## Problem to work on
Pick out and copy every line of the records below that contains the word "Kommission". Match case exactly.

## Data to process
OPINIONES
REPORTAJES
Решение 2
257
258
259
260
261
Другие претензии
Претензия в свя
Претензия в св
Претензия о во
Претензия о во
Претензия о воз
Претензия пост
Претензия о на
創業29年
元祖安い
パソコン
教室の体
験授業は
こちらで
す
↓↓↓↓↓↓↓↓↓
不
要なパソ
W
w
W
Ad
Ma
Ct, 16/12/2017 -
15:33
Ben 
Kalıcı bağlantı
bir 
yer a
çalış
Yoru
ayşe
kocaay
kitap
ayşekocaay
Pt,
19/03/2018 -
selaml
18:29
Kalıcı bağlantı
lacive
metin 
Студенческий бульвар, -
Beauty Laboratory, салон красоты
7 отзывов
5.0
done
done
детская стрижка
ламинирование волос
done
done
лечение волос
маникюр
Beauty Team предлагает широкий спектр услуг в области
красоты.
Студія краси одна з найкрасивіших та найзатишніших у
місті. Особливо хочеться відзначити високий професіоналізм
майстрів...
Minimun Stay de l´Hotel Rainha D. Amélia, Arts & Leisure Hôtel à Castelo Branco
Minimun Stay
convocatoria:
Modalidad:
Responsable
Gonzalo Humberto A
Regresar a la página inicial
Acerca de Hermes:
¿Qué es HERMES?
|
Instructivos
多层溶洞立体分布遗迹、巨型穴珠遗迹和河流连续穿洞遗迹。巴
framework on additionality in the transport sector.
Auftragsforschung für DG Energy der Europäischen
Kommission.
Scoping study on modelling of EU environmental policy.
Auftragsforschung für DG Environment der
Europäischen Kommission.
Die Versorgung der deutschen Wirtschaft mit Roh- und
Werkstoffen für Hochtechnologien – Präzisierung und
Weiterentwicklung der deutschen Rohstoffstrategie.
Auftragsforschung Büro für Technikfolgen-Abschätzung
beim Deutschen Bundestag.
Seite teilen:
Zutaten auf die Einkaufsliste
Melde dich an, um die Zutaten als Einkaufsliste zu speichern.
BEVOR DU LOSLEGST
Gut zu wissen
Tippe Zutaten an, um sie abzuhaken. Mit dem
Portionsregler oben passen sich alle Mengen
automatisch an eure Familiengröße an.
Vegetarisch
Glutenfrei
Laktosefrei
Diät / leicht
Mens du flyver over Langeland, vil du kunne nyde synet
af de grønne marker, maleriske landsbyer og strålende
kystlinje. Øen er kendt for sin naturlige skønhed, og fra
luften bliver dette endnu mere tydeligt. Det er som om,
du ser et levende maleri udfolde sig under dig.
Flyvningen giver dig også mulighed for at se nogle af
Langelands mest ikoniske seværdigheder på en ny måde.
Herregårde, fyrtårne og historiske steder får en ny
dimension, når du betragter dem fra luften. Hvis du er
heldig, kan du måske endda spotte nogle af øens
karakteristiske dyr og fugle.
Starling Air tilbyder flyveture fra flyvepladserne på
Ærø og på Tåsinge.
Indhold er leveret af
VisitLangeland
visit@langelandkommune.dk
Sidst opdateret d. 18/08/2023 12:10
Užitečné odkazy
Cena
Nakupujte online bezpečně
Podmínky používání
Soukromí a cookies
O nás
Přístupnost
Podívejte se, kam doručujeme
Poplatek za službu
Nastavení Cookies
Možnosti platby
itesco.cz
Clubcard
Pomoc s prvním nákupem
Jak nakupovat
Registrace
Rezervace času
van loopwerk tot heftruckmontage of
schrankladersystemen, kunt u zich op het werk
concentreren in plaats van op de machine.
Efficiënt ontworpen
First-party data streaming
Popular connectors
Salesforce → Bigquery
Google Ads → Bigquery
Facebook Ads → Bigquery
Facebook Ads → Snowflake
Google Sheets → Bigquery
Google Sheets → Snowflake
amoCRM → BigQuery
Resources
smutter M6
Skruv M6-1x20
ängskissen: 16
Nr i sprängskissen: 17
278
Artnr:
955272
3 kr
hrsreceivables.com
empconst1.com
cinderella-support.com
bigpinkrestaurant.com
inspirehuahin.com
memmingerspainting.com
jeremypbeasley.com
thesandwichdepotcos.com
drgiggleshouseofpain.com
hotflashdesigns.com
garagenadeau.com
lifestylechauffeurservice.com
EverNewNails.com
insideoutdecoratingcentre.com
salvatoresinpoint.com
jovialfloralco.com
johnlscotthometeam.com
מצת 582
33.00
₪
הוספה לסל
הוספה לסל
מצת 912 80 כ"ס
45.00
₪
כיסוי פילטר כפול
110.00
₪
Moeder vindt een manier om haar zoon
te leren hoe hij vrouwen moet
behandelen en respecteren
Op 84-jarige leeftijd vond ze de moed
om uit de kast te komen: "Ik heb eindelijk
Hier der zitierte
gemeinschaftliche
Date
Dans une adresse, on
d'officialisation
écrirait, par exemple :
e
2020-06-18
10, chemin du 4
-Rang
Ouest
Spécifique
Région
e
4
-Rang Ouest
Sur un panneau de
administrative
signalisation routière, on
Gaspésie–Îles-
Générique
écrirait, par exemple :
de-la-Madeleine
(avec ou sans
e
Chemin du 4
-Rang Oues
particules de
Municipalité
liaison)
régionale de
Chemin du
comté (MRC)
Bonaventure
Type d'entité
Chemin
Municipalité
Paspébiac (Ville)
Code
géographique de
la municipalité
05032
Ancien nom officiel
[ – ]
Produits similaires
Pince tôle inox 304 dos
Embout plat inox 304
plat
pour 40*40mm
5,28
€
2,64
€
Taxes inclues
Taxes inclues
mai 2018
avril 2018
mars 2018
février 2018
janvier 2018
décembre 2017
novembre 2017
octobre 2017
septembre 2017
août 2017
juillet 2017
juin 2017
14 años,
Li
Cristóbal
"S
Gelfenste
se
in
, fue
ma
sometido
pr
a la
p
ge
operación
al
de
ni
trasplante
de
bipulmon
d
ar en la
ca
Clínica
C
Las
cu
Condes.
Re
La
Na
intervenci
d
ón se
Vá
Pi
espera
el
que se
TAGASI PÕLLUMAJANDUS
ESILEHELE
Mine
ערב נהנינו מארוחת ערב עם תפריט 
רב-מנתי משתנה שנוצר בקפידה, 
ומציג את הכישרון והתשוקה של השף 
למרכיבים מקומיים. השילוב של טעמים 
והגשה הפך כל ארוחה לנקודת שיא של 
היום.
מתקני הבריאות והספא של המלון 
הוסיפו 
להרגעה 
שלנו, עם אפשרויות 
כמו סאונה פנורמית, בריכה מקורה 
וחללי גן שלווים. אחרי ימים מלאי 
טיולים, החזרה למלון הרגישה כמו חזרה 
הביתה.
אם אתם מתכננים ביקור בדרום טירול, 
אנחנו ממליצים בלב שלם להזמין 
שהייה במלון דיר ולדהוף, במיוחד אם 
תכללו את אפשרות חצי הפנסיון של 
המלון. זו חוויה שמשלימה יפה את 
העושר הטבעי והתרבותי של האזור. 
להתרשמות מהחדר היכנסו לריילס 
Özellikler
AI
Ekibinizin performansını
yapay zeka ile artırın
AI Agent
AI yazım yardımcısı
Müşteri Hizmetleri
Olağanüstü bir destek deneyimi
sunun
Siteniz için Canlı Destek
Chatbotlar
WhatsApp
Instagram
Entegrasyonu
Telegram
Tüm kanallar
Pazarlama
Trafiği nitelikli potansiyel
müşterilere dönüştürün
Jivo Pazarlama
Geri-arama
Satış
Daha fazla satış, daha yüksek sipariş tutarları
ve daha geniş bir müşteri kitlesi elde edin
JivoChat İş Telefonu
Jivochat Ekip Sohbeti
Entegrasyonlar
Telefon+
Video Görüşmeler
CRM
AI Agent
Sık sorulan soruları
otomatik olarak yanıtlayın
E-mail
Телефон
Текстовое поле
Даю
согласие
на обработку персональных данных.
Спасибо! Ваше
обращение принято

## Output
Kommission.
Europäischen Kommission.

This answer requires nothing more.